Online learning updates model weights incrementally on each arriving data point without storing or reprocessing historical data. It is the correct approach when data arrives faster than batch retraining cycles can absorb it, when the underlying distribution shifts continuously, or when storage of historical examples is infeasible. The tradeoff is sensitivity to noise and the risk of catastrophic forgetting — overwriting previously learned patterns when concept drift changes the distribution.

Context

Batch retraining assumes a fixed, i.i.d. dataset and a discrete training window. This breaks for any system where the world changes between retraining cycles: fraud patterns evolve in minutes, recommendation relevance shifts within hours, sensor readings from industrial equipment reflect gradual mechanical wear. The cost of stale models is not theoretical — a credit card fraud model retrained weekly will miss fraud patterns introduced on day two of the week.

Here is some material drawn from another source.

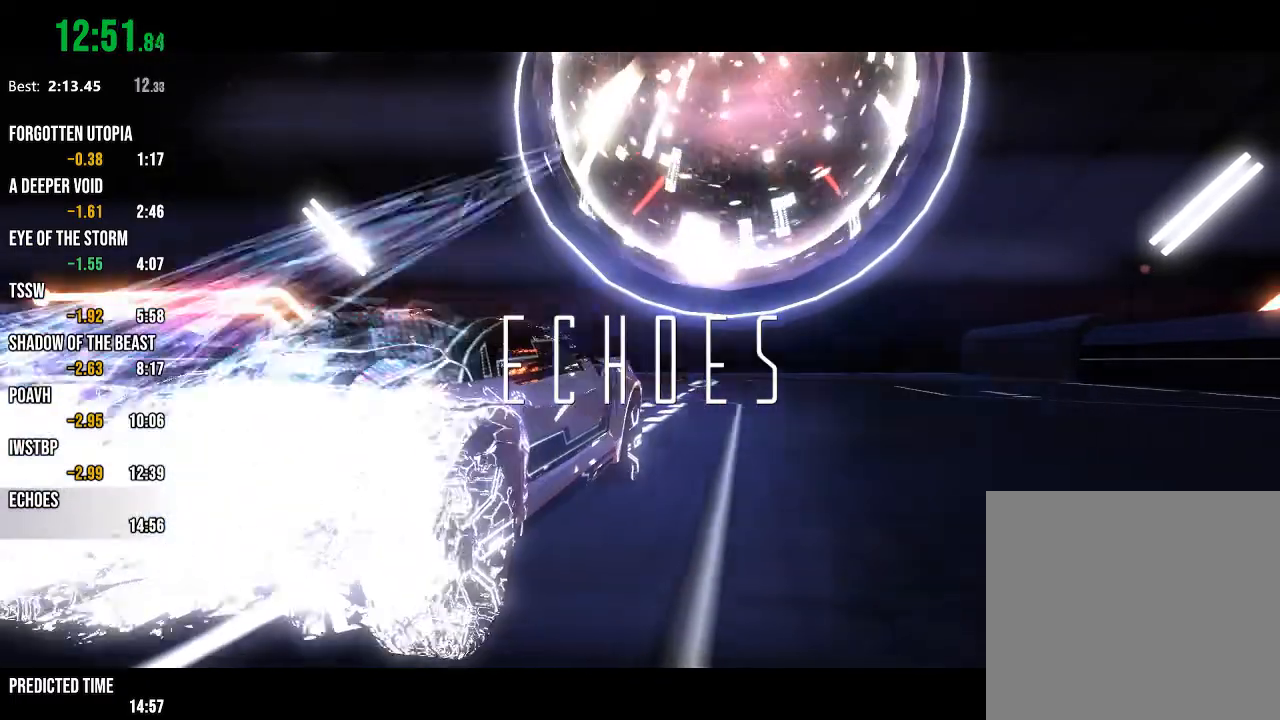
{"buttons": ["R2"], "left_stick": "center", "right_stick": "center", "events": []}
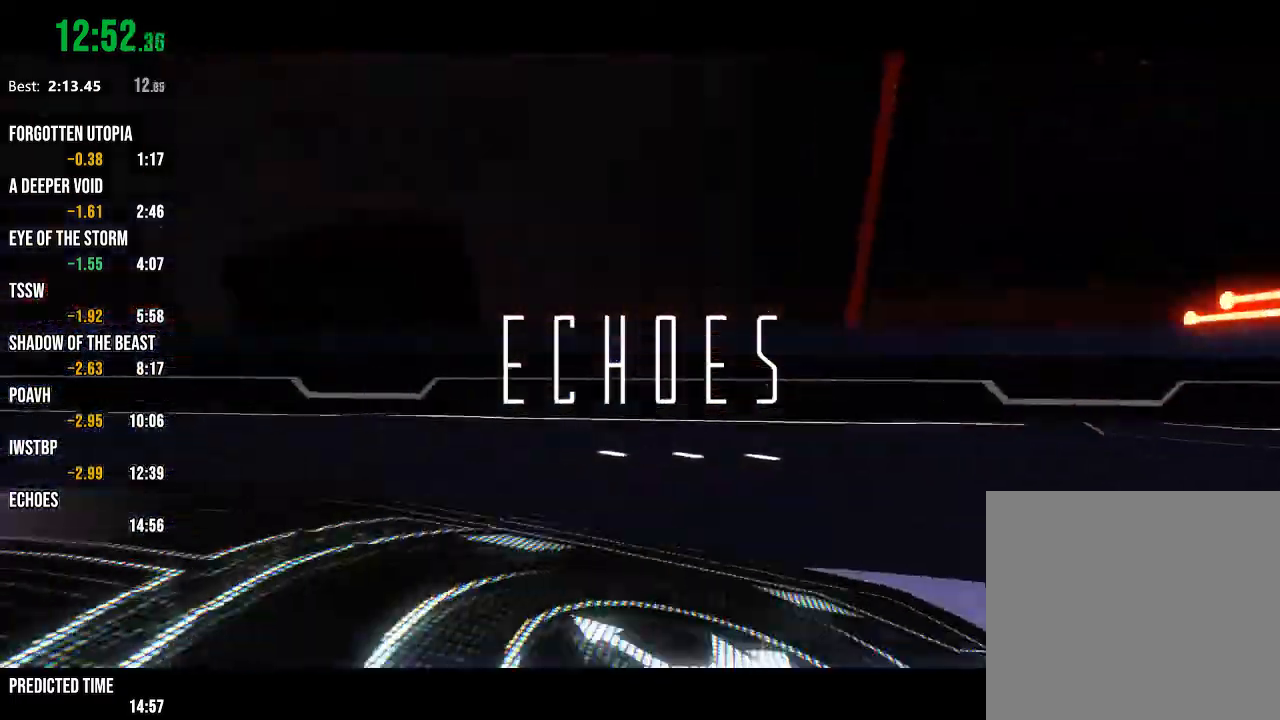
{"buttons": ["R2"], "left_stick": "center", "right_stick": "center", "events": []}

The dominant Python library for online ML is River (formerly creme, Montiel et al., JMLR 2021, arXiv:2012.04740), which provides a streaming-native API: learn_one(x, y) updates the model on a single labeled example, predict_one(x) generates a prediction with zero historical state required. River's HoeffdingTreeClassifier, drift detectors (ADWIN, DDM, Page-Hinkley), and pipeline composition make it production-viable without external orchestration.

The Hoeffding Bound

Hoeffding Trees (Domingos & Hulten, KDD 2000) are the canonical online decision tree. They grow splits using the Hoeffding bound — a distribution-independent guarantee that with probability 1-δ, the attribute chosen on n examples is the same attribute that would be chosen on infinite data, when the information gain difference between the top two attributes exceeds:

ε = √(R² ln(1/δ) / 2n)

where R is the range of the splitting criterion (log c for information gain with c classes) and n is the number of examples seen at the node. The tree splits only when this bound is satisfied, so it never adds a node that would be reversed with high probability given more data. This is what makes Hoeffding Trees practical for high-speed streams: each example touches only the root-to-leaf path, not the full tree.

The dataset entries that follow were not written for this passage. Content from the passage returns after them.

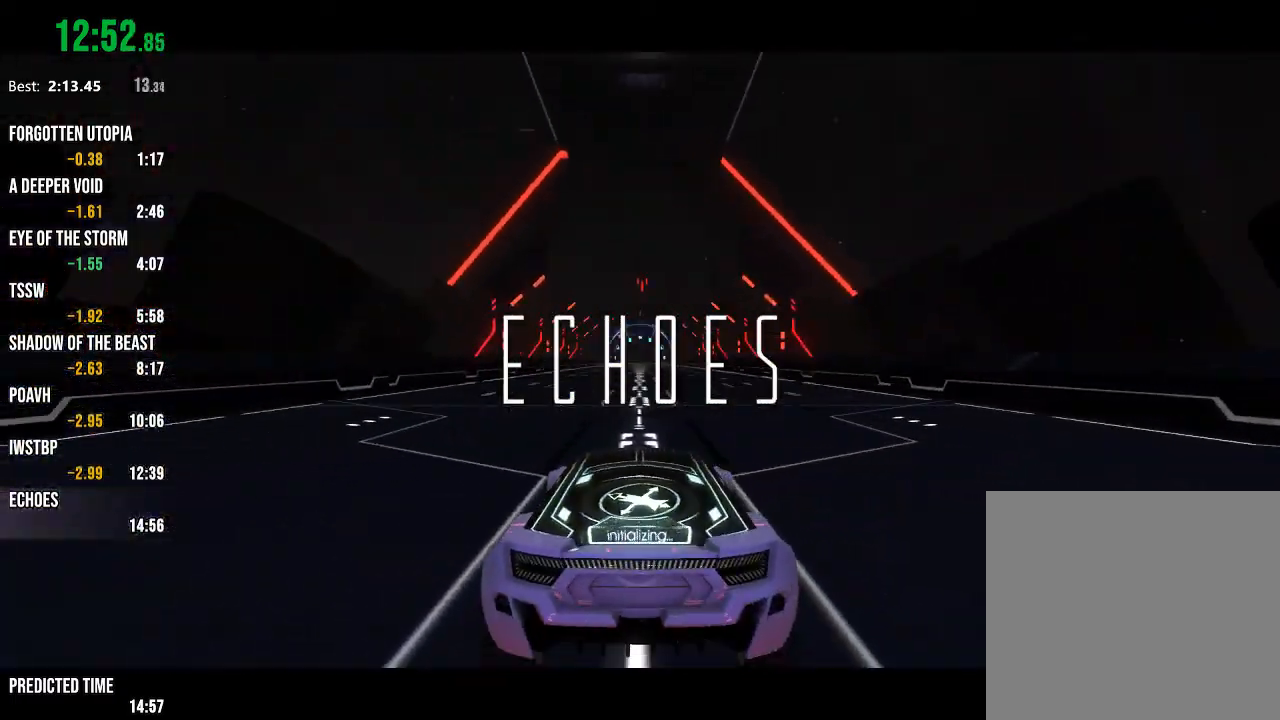
{"buttons": ["R2"], "left_stick": "center", "right_stick": "center", "events": []}
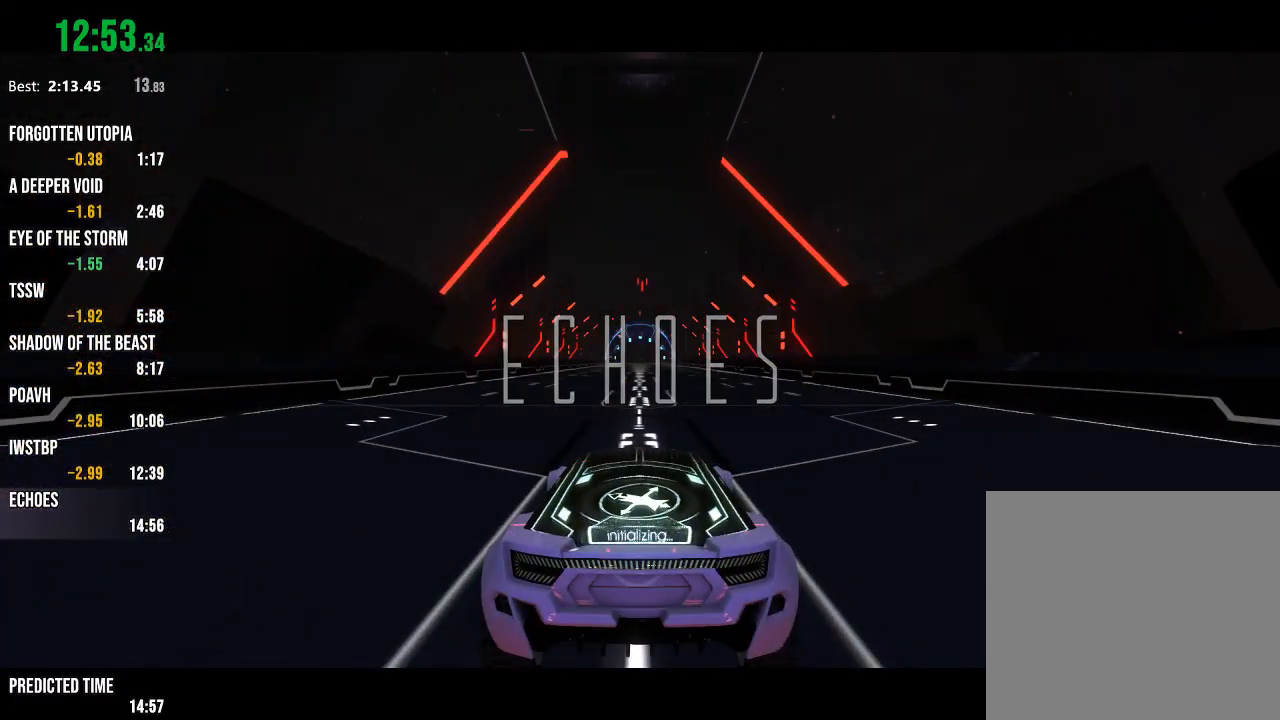
{"buttons": ["R2"], "left_stick": "center", "right_stick": "center", "events": []}
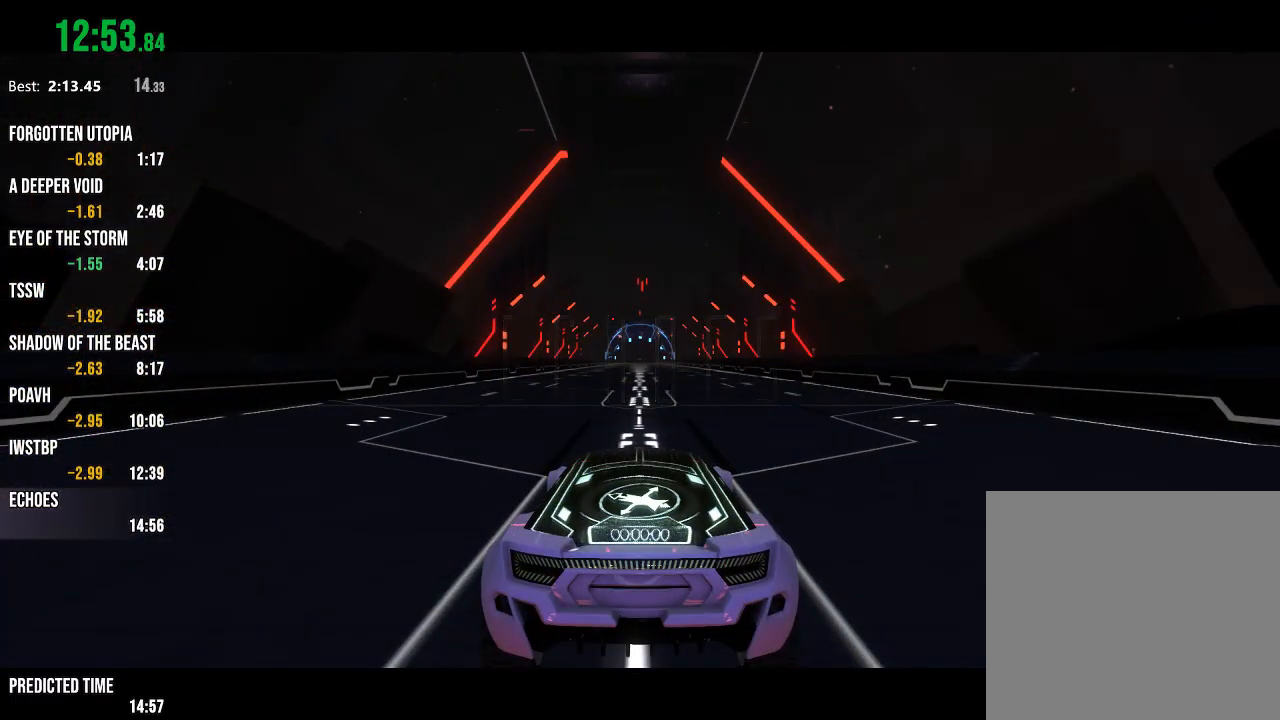
{"buttons": ["R2"], "left_stick": "center", "right_stick": "center", "events": []}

River: Streaming ML in Production

python
from river import compose, linear_model, preprocessing, drift, metrics, tree

# --- Pipeline composition ---
model = compose.Pipeline(
    preprocessing.StandardScaler(),
    linear_model.LogisticRegression(optimizer=None),  # uses SGD by default
)

# ADWIN drift detector alongside the model
detector = drift.ADWIN(delta=0.002)  # lower delta = less sensitive, fewer false positives
accuracy = metrics.Accuracy()

def process_message(x: dict, y: int) -> dict:
    """Process one Kafka message: predict, evaluate, update, detect drift."""
    prediction = model.predict_one(x)

    accuracy.update(y_true=y, y_pred=prediction)
    detector.update(int(prediction != y))  # feed error rate to ADWIN

    model.learn_one(x, y)  # update weights on this example

    return {
        "prediction": prediction,
        "running_accuracy": accuracy.get(),
        "drift_detected": detector.drift_detected,
        "adwin_width": detector.width,  # current window size
    }

HoeffdingTreeClassifier for non-linear online problems:

python
from river import tree, drift

model = tree.HoeffdingTreeClassifier(
    grace_period=200,        # min samples before considering a split
    delta=1e-7,              # Hoeffding confidence (lower = more conservative splits)
    tau=0.05,                # tie-breaking threshold
    leaf_prediction="nba",   # Naive Bayes Adaptive — blends NB with majority vote
    nb_threshold=0,          # switch to NB immediately (no min sample requirement)
)

Kafka Integration

python
from kafka import KafkaConsumer
from river import compose, preprocessing, linear_model, drift, metrics
import pickle
import boto3
import time

def run_online_learner(
    topic: str,
    bootstrap_servers: list[str],
    checkpoint_interval: int = 10_000,
    s3_bucket: str = "ml-models",
) -> None:
    consumer = KafkaConsumer(
        topic,
        bootstrap_servers=bootstrap_servers,
        value_deserializer=lambda b: json.loads(b.decode()),
        auto_offset_reset="earliest",
        enable_auto_commit=True,
    )

    model = compose.Pipeline(
        preprocessing.StandardScaler(),
        linear_model.LogisticRegression(),
    )
    detector = drift.ADWIN(delta=0.002)
    s3 = boto3.client("s3")
    n = 0

    for msg in consumer:
        payload = msg.value
        x, y = payload["features"], payload["label"]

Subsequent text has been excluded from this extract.